Work required: Return each line of the records holding the string "Bien".

[Web document revisions]
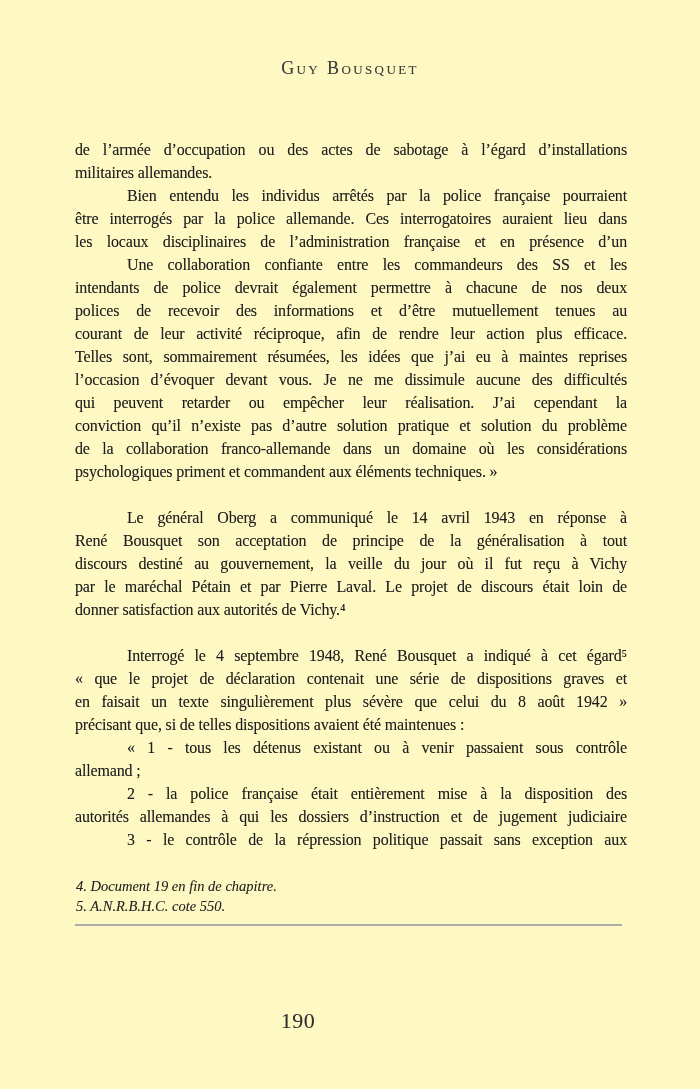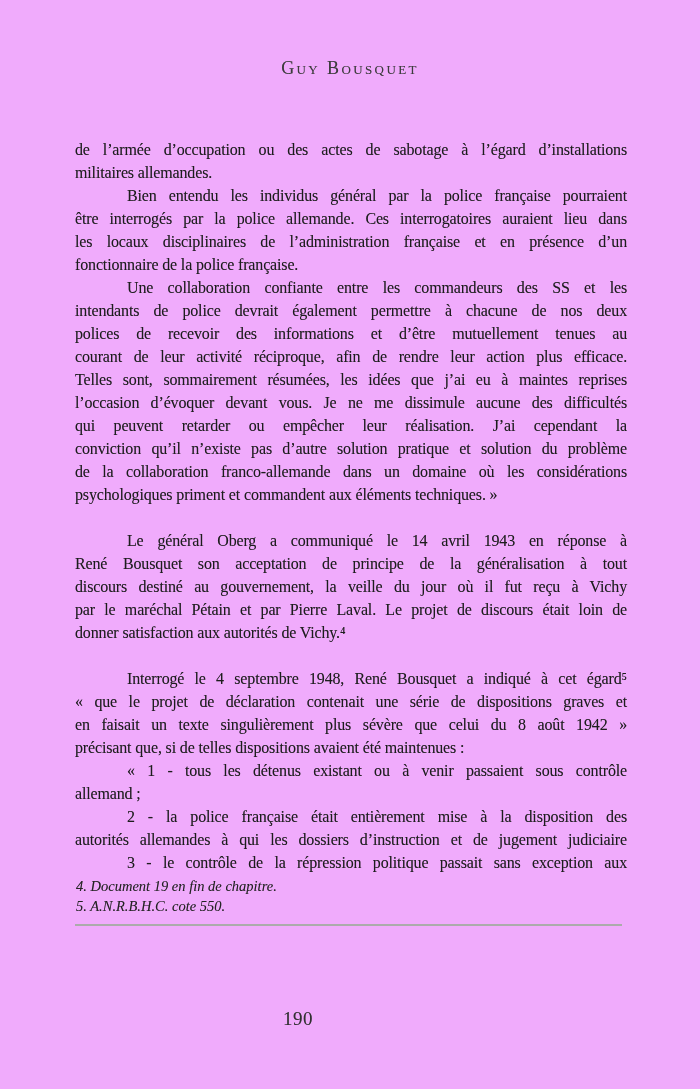--- a/index.html
+++ b/index.html
@@ -11,21 +11,21 @@
     width: 700px;
     height: 1089px;
     position: relative;
     font-family: "Liberation Serif", "DejaVu Serif", serif;
     color: #1d1d1d;
     overflow: hidden;
   }
   .sheet {
     position: absolute;
     inset: 0;
-    background: #f0abfc;
+    background: #fef9c3;
   }
   .runhead {
     position: absolute;
     top: 58px;
     left: 0;
     width: 700px;
     text-align: center;
     font-variant: small-caps;
     font-size: 18px;
     letter-spacing: 2.4px;
@@ -73,45 +73,44 @@
     line-height: 20px;
     color: #242424;
     text-shadow: 0 0 0.5px rgba(30,30,30,0.3);
   }
   .pagenum {
     position: absolute;
     left: 0;
     top: 1008px;
     width: 596px;
     text-align: center;
-    font-size: 19px;
+    font-size: 22px;
     letter-spacing: 0.5px;
     color: #313131;
     text-shadow: 0 0 0.5px rgba(30,30,30,0.3);
   }
 </style>
 </head>
 <body>
 
 <div class="sheet">
 
   <div class="runhead">Guy Bousquet</div>
 
   <div class="textblock">
 
     <div class="para">
       <div class="ln">de l’armée d’occupation ou des actes de sabotage à l’égard d’installations</div>
       <div class="ln end">militaires allemandes.</div>
     </div>
 
     <div class="para">
-      <div class="ln ind">Bien entendu les individus général par la police française pourraient</div>
+      <div class="ln ind">Bien entendu les individus arrêtés par la police française pourraient</div>
       <div class="ln">être interrogés par la police allemande. Ces interrogatoires auraient lieu dans</div>
       <div class="ln">les locaux disciplinaires de l’administration française et en présence d’un</div>
-      <div class="ln end">fonctionnaire de la police française.</div>
     </div>
 
     <div class="para">
       <div class="ln ind">Une collaboration confiante entre les commandeurs des SS et les</div>
       <div class="ln">intendants de police devrait également permettre à chacune de nos deux</div>
       <div class="ln">polices de recevoir des informations et d’être mutuellement tenues au</div>
       <div class="ln">courant de leur activité réciproque, afin de rendre leur action plus efficace.</div>
       <div class="ln">Telles sont, sommairement résumées, les idées que j’ai eu à maintes reprises</div>
       <div class="ln">l’occasion d’évoquer devant vous. Je ne me dissimule aucune des difficultés</div>
       <div class="ln">qui peuvent retarder ou empêcher leur réalisation. J’ai cependant la</div>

Answer:
-      <div class="ln ind">Bien entendu les individus général par la police française pourraient</div>
+      <div class="ln ind">Bien entendu les individus arrêtés par la police française pourraient</div>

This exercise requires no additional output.